» REQUIREMENT:
List every line below containing "camera".

Collected data entries:
****

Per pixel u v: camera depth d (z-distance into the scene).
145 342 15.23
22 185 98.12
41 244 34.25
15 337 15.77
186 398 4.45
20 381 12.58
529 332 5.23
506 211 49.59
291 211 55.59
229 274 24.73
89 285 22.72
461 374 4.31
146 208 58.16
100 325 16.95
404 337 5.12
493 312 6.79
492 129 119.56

****

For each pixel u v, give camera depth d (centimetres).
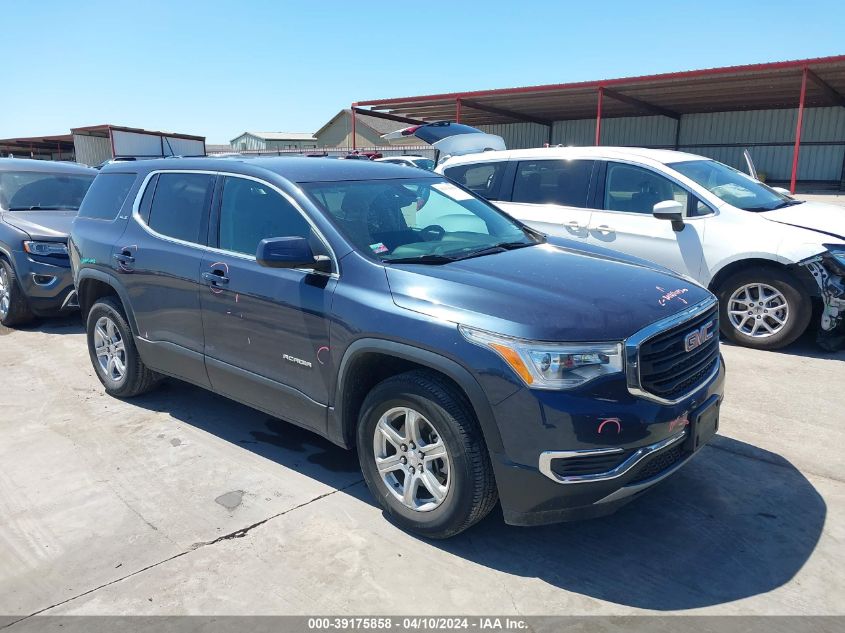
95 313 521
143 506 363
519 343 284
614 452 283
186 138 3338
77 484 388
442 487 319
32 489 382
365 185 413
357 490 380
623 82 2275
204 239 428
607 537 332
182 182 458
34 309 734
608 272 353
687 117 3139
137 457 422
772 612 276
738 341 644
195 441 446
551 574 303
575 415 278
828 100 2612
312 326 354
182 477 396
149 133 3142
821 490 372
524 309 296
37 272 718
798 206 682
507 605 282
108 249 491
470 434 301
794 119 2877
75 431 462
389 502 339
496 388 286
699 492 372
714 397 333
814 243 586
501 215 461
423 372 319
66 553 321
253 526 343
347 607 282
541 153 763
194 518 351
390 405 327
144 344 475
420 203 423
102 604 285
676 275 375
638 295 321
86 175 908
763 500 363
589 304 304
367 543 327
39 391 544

****

» SOLUTION:
Per pixel u v: camera depth d (z-distance into the scene).
For each pixel u v, give camera depth d (centimetres).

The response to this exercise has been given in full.